Face à la pénurie de médicaments et à l'effondrement des quelques hôpitaux restants, le recul est tel que les taux de vaccination des enfants sont retombés aux niveaux d'il y a quarante ans. Le Soudan détient désormais le triste record du pays où la couverture vaccinale est la plus faible au monde. Et en matière d'éducation, un fait qui nous rappelle la jeunesse de la population soudanaise : 15 à 19 millions d'enfants ne peuvent pas aller à l'école. Une telle situation, qui s'étend sur plus de deux ans, porte-t-elle un coup irréversible à toute une génération ?
Comme dans de nombreux conflits contemporains, le silence international sur le Soudan ne peut être compris que d'un point de vue géopolitique. Qui a intérêt à ce que cette guerre reste silencieuse ? Nombreux sont ceux qui affirment que ce qui est présenté comme une lutte entre deux généraux est en réalité une guerre par procuration : les puissances étrangères l'alimentent pour garantir leur accès aux ressources du pays. L'or, le pétrole, les terres fertiles et la position stratégique sur la mer Rouge sont le véritable butin.
La richesse du Soudan nous rappelle sans doute la République démocratique du Congo et son conflit dans la région des Kivus (le M23 et le rôle du Rwanda), que nous avons également évoqués à d'autres occasions. Sans aller plus loin, le président congolais, Félix Tshisekedi, a dénoncé cette semaine devant l'Assemblée générale des Nations unies que le conflit dans son pays (celui-là même que Trump compte parmi ceux qu'il a pu arrêter en tant que président) devrait être qualifié de génocide.
Pour en revenir au Soudan, les Émirats arabes unis se distinguent comme l'un des principaux financiers et fournisseurs d'armes des FAR, avec des intérêts allant de la garantie de sa sécurité alimentaire au bénéfice - avec la Russie et quelques autres pays - de la contrebande d'or contrôlée par les paramilitaires au Darfour.

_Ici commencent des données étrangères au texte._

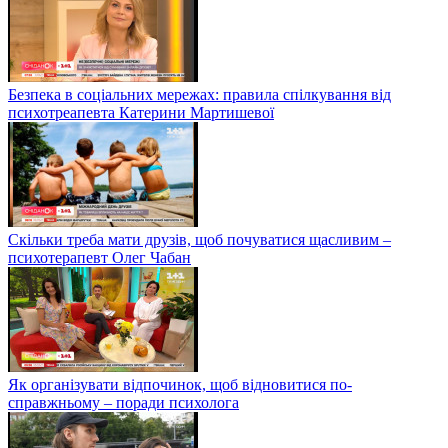
Безпека в соціальних мережах: правила спілкування від
психотреапевта Катерини Мартишевої
Скільки треба мати друзів, щоб почуватися щасливим –
психотерапевт Олег Чабан
Як організувати відпочинок, щоб відновитися по-
справжньому – поради психолога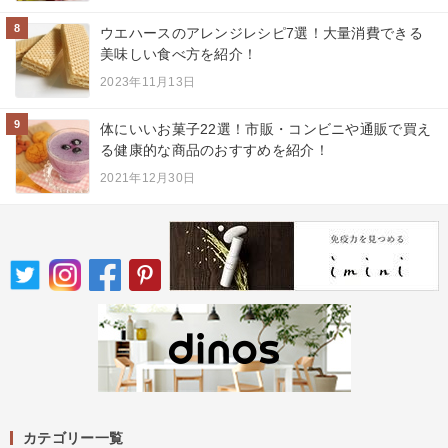
8
ウエハースのアレンジレシピ7選！大量消費できる
美味しい食べ方を紹介！
2023年11月13日
9
体にいいお菓子22選！市販・コンビニや通販で買え
る健康的な商品のおすすめを紹介！
2021年12月30日
カテゴリー一覧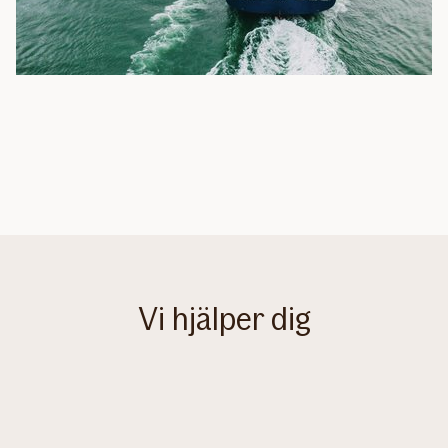
Vi hjälper dig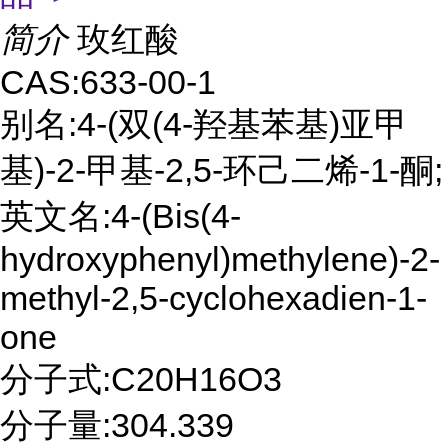
简介
玫红酸
CAS:633-00-1
别名:4-(双(4-羟基苯基)亚甲
基)-2-甲基-2,5-环己二烯-1-酮;
英文名:4-(Bis(4-
hydroxyphenyl)methylene)-2-
methyl-2,5-cyclohexadien-1-
one
分子式:C20H16O3
分子量:304.339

Ce n'est pas un hasard si Dubaï, qui ne possède pas de mines, est devenu l'épicentre du commerce mondial de l'or. Si l'on a toujours entendu parler des diamants du sang en Sierra Leone (souvenez-vous du film avec Leonardo DiCaprio), il n'est pas rare de trouver l'expression "or du sang" soudanais dans les informations. Dans le même temps, l'Egypte et l'Arabie Saoudite soutiennent l'armée régulière soudanaise, transformant le pays en un échiquier où se jouent, par personnes interposées, des différends régionaux aussi sensibles et importants que le contrôle du Nil (dont la géopolitique mériterait d'ailleurs un prochain article).